*Task goal:* Reproduce every line of the records, starting from the first one and continuing up to and including the line that contains "columns swapped: Description <-> Reference".

*Stored records:*
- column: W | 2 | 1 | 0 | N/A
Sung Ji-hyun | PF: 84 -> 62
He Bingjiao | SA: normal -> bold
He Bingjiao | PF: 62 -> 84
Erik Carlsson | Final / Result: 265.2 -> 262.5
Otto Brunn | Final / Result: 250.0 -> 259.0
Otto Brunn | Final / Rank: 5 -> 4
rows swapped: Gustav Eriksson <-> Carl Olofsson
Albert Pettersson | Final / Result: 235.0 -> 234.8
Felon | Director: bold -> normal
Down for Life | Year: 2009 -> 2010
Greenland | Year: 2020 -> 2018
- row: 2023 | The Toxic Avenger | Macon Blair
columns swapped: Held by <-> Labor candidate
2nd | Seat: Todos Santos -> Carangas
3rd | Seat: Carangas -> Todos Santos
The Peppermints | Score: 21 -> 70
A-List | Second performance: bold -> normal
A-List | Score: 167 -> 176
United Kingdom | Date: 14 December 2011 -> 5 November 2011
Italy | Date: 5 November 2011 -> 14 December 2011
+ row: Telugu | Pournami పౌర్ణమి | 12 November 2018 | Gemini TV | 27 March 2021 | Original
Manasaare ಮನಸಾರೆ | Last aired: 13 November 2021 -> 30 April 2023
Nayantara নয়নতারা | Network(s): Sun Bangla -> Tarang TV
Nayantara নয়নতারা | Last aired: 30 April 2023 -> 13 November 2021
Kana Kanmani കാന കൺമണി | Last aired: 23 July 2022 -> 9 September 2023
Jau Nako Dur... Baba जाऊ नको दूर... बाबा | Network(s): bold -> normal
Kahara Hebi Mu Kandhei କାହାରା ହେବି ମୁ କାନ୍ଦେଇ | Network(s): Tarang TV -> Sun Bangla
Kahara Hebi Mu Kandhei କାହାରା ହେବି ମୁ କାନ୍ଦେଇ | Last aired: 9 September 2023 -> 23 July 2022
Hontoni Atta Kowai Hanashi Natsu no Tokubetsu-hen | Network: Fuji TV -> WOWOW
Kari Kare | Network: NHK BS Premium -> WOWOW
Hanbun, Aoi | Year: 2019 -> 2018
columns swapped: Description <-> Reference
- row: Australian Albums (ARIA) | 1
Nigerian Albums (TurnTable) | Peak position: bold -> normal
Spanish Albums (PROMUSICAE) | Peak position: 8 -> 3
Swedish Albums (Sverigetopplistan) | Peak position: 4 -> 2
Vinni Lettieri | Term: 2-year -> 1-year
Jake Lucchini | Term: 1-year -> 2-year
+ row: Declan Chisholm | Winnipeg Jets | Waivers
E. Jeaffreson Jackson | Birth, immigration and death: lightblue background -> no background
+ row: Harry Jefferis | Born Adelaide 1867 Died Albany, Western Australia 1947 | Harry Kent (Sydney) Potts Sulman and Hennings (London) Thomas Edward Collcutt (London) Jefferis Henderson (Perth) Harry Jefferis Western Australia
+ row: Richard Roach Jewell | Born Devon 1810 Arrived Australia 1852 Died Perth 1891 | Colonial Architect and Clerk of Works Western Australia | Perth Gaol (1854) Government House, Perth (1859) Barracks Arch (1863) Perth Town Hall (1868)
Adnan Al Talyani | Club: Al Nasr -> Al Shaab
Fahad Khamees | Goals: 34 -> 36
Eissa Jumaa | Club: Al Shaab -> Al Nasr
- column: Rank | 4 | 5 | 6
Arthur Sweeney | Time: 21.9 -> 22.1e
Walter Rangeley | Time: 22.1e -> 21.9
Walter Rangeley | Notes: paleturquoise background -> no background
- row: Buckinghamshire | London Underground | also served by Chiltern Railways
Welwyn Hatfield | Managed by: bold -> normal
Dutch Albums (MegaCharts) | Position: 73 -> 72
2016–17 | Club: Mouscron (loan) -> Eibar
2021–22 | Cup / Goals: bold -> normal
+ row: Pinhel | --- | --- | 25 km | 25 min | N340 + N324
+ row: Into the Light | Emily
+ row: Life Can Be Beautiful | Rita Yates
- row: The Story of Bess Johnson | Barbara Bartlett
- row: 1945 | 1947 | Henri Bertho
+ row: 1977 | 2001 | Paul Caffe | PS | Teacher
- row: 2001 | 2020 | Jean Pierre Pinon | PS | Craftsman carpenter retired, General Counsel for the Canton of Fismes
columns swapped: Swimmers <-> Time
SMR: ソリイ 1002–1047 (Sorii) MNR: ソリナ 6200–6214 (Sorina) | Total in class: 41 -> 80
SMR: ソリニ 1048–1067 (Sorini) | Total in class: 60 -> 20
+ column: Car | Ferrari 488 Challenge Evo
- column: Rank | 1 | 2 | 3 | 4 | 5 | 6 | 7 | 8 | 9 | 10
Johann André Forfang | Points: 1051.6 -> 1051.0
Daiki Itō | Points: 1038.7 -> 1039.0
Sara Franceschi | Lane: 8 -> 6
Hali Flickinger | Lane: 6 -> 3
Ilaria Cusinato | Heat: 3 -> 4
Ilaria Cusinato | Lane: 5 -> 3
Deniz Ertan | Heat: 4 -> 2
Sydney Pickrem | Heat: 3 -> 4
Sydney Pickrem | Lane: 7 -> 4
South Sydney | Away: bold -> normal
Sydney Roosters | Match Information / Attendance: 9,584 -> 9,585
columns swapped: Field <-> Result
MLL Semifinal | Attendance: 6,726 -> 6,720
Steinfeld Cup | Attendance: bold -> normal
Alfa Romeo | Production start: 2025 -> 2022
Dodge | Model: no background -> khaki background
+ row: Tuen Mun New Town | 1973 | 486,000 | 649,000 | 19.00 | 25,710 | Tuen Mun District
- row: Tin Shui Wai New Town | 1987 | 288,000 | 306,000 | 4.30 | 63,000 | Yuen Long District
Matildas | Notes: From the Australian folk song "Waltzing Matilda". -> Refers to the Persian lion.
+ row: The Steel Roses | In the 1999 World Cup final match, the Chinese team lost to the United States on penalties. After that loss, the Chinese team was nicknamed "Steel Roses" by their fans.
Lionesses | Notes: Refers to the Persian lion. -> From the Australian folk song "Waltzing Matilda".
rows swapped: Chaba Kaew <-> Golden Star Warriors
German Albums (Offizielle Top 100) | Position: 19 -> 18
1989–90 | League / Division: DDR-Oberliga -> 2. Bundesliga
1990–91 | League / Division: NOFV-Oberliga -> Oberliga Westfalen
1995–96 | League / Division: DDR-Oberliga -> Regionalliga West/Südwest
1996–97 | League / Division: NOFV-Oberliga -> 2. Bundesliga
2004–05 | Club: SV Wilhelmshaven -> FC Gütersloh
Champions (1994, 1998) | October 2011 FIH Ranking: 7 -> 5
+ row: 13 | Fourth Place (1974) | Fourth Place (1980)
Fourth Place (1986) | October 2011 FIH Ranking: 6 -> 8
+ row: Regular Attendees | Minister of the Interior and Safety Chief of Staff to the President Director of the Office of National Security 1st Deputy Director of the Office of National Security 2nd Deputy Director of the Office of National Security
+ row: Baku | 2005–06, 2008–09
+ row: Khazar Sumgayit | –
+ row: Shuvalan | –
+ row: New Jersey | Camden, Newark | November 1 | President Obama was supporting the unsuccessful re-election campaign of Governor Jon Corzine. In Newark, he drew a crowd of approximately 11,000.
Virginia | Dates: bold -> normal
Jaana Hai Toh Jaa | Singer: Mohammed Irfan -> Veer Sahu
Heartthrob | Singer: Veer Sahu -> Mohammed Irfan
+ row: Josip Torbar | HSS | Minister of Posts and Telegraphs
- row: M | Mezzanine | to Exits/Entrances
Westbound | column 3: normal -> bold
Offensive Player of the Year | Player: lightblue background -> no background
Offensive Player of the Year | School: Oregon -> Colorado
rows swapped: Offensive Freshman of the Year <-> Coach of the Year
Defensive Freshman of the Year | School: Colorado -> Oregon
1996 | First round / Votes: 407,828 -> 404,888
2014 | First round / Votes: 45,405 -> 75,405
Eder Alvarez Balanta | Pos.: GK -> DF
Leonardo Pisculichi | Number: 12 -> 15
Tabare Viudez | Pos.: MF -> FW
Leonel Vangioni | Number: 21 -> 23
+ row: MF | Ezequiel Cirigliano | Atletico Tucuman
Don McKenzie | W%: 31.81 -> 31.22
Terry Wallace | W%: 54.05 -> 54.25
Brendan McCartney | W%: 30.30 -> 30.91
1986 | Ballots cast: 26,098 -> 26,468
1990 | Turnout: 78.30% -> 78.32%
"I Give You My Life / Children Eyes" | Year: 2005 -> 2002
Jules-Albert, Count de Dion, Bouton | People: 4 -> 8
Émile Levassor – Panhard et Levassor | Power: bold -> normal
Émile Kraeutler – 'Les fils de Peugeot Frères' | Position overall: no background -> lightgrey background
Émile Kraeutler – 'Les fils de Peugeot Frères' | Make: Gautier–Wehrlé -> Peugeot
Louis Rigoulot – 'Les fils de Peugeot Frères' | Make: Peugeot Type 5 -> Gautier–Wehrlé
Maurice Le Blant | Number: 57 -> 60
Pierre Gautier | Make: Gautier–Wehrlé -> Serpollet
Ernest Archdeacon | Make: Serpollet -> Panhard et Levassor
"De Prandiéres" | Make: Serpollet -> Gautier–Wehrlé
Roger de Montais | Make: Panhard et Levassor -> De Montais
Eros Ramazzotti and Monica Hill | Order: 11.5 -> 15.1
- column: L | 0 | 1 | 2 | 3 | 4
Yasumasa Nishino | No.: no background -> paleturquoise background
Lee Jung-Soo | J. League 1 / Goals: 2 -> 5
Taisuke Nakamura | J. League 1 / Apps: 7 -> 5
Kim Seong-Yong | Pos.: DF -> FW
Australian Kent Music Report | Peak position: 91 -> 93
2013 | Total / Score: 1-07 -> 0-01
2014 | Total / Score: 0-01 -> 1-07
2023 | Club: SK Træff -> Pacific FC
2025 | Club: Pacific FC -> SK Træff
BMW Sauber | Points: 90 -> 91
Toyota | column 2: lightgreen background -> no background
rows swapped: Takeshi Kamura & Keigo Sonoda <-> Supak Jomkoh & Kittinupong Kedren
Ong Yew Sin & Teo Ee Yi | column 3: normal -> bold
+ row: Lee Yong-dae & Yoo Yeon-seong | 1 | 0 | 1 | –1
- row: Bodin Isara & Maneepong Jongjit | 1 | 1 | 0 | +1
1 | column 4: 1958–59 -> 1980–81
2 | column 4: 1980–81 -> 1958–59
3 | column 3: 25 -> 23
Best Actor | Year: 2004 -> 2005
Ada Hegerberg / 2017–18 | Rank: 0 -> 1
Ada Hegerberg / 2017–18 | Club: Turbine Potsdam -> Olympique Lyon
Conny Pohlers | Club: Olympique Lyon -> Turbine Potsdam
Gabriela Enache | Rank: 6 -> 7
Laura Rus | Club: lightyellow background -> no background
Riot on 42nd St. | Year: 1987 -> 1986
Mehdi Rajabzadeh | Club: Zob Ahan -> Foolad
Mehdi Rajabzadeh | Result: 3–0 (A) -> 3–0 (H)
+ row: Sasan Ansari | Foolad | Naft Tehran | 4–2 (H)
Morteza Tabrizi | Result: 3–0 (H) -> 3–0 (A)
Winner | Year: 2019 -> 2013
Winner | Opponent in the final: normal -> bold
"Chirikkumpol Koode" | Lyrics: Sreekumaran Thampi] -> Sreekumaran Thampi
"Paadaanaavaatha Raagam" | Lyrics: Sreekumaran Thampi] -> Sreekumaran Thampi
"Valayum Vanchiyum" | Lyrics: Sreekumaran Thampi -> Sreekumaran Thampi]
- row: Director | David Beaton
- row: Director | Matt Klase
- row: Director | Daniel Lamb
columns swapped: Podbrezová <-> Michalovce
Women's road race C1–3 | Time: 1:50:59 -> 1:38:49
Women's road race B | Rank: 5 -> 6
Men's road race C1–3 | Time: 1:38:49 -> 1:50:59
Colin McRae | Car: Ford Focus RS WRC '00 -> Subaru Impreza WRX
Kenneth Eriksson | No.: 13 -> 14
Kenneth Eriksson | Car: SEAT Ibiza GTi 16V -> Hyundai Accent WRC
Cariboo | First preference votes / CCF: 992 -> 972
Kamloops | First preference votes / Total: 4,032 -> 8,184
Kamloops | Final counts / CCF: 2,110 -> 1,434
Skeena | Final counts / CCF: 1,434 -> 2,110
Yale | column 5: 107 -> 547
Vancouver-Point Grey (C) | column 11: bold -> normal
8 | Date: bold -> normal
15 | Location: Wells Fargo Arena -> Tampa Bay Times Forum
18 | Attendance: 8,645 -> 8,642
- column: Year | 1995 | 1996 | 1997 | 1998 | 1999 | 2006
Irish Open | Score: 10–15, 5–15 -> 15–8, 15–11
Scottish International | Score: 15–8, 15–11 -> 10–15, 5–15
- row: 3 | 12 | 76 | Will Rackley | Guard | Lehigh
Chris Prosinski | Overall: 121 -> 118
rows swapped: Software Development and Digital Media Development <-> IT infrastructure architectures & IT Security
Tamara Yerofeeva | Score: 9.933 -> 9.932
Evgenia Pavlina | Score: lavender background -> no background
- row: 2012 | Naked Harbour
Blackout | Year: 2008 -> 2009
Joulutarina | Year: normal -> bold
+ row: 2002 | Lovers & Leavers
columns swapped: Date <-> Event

*Task result:*
- column: W | 2 | 1 | 0 | N/A
Sung Ji-hyun | PF: 84 -> 62
He Bingjiao | SA: normal -> bold
He Bingjiao | PF: 62 -> 84
Erik Carlsson | Final / Result: 265.2 -> 262.5
Otto Brunn | Final / Result: 250.0 -> 259.0
Otto Brunn | Final / Rank: 5 -> 4
rows swapped: Gustav Eriksson <-> Carl Olofsson
Albert Pettersson | Final / Result: 235.0 -> 234.8
Felon | Director: bold -> normal
Down for Life | Year: 2009 -> 2010
Greenland | Year: 2020 -> 2018
- row: 2023 | The Toxic Avenger | Macon Blair
columns swapped: Held by <-> Labor candidate
2nd | Seat: Todos Santos -> Carangas
3rd | Seat: Carangas -> Todos Santos
The Peppermints | Score: 21 -> 70
A-List | Second performance: bold -> normal
A-List | Score: 167 -> 176
United Kingdom | Date: 14 December 2011 -> 5 November 2011
Italy | Date: 5 November 2011 -> 14 December 2011
+ row: Telugu | Pournami పౌర్ణమి | 12 November 2018 | Gemini TV | 27 March 2021 | Original
Manasaare ಮನಸಾರೆ | Last aired: 13 November 2021 -> 30 April 2023
Nayantara নয়নতারা | Network(s): Sun Bangla -> Tarang TV
Nayantara নয়নতারা | Last aired: 30 April 2023 -> 13 November 2021
Kana Kanmani കാന കൺമണി | Last aired: 23 July 2022 -> 9 September 2023
Jau Nako Dur... Baba जाऊ नको दूर... बाबा | Network(s): bold -> normal
Kahara Hebi Mu Kandhei କାହାରା ହେବି ମୁ କାନ୍ଦେଇ | Network(s): Tarang TV -> Sun Bangla
Kahara Hebi Mu Kandhei କାହାରା ହେବି ମୁ କାନ୍ଦେଇ | Last aired: 9 September 2023 -> 23 July 2022
Hontoni Atta Kowai Hanashi Natsu no Tokubetsu-hen | Network: Fuji TV -> WOWOW
Kari Kare | Network: NHK BS Premium -> WOWOW
Hanbun, Aoi | Year: 2019 -> 2018
columns swapped: Description <-> Reference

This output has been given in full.